**Consigna 1:** ¿Puedes convertir en una lista el párrafo del fragmento sobre el creole que empieza con "Castillo defendió el fortalecimiento", conservando sus datos principales?
**Consigna 2:** ¿Cómo se traduce al inglés esta oración del fragmento sobre el creole: "A su juicio, República Dominicana no debe asumir responsabilidades que corresponden a la comunidad internacional frente a la crisis haitiana."?
**Consigna 3:** Reproduce sin cambios todo el tramo del fragmento sobre el creole que va desde "El dirigente político" hasta "a este idioma.".

**Fragmento dado:**

'''

Por Rosa Iris Luciano
El Pregonero, Santo Domingo – El presidente de la Fuerza Nacional Progresista (FNP), Pelegrín Castillo, cuestionó la propuesta de incorporar la enseñanza del creole haitiano en las escuelas dominicanas, al considerar que una medida de este tipo podría afectar los intereses nacionales y enviar una señal equivocada sobre el papel de República Dominicana frente a la crisis de Haití.
Castillo sostuvo que la creación de una especie de lengua común basada en el creole constituiría una “maniobra subliminal” para proyectar la idea de que el país está llamado a convertirse en el espacio de solución de los problemas haitianos.
“La fórmula esa está propuesta para mandar la señal de que República Dominicana es el espacio de solución a los problemas haitianos”.
El dirigente político consideró que el principal interés dominicano debe ser promover un compromiso serio para reconstruir Haití en su propio territorio, con la participación del continente y de la comunidad internacional.
A su juicio, República Dominicana no debe asumir responsabilidades que corresponden a la comunidad internacional frente a la crisis haitiana.
Castillo defendió el fortalecimiento de la enseñanza del español entre los dominicanos, especialmente mediante el fomento de la lectura comprensiva, la lectura rápida y el conocimiento de la cultura asociada a este idioma.

'''

**Datos:**
'''

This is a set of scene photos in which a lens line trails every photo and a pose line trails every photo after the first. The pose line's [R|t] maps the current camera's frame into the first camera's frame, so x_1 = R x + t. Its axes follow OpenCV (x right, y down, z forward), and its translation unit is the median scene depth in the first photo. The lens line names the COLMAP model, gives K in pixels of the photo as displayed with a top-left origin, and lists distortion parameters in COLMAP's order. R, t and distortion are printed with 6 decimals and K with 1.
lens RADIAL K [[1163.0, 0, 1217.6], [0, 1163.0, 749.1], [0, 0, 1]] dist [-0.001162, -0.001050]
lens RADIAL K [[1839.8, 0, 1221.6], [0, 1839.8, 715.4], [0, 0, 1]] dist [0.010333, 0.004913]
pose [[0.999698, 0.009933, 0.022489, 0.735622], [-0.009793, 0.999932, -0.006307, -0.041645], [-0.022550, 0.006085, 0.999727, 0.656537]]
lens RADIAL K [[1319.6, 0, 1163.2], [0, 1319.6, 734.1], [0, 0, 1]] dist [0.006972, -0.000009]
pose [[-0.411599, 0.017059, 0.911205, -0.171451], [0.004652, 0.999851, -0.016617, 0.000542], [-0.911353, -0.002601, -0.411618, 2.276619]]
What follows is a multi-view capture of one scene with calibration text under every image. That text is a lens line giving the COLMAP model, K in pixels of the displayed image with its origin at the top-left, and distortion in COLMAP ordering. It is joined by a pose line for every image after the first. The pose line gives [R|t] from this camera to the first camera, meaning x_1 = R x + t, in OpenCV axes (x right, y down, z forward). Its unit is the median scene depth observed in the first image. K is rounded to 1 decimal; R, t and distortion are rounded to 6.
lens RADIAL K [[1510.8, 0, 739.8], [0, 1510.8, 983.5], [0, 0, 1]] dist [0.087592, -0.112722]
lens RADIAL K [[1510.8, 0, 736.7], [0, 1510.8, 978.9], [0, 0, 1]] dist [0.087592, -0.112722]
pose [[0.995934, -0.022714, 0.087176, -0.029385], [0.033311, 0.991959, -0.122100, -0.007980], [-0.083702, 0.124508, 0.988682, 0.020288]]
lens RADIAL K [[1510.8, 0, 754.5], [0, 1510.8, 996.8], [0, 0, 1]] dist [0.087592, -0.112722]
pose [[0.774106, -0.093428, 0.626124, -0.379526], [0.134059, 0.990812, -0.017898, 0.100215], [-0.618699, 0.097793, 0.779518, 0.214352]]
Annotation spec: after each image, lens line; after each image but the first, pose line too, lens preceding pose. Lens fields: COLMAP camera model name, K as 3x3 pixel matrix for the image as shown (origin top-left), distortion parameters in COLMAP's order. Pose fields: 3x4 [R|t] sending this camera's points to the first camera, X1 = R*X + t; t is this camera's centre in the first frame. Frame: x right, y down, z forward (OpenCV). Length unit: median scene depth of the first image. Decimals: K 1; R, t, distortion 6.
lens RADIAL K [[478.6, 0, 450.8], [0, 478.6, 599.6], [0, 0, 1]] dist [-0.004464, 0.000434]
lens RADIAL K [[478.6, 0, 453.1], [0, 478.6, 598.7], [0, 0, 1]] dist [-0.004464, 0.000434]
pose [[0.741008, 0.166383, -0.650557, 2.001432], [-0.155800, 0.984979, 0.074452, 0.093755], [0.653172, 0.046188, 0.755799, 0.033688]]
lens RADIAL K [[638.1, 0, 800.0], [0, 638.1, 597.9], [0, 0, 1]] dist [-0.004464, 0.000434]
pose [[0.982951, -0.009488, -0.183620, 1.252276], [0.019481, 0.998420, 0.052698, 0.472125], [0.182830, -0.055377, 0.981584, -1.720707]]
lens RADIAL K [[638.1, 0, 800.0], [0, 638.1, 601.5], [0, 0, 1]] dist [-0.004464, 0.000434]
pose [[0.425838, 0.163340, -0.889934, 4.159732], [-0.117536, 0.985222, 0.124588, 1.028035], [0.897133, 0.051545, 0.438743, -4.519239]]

'''

**Solución 1:**
Castillo defendió fortalecer la enseñanza del español entre los dominicanos, en especial mediante:
- el fomento de la lectura comprensiva;
- la lectura rápida;
- el conocimiento de la cultura asociada a este idioma.

**Solución 2:** In his view, the Dominican Republic should not take on responsibilities that belong to the international community regarding the Haitian crisis.

**Solución 3:**
El dirigente político consideró que el principal interés dominicano debe ser promover un compromiso serio para reconstruir Haití en su propio territorio, con la participación del continente y de la comunidad internacional.
A su juicio, República Dominicana no debe asumir responsabilidades que corresponden a la comunidad internacional frente a la crisis haitiana.
Castillo defendió el fortalecimiento de la enseñanza del español entre los dominicanos, especialmente mediante el fomento de la lectura comprensiva, la lectura rápida y el conocimiento de la cultura asociada a este idioma.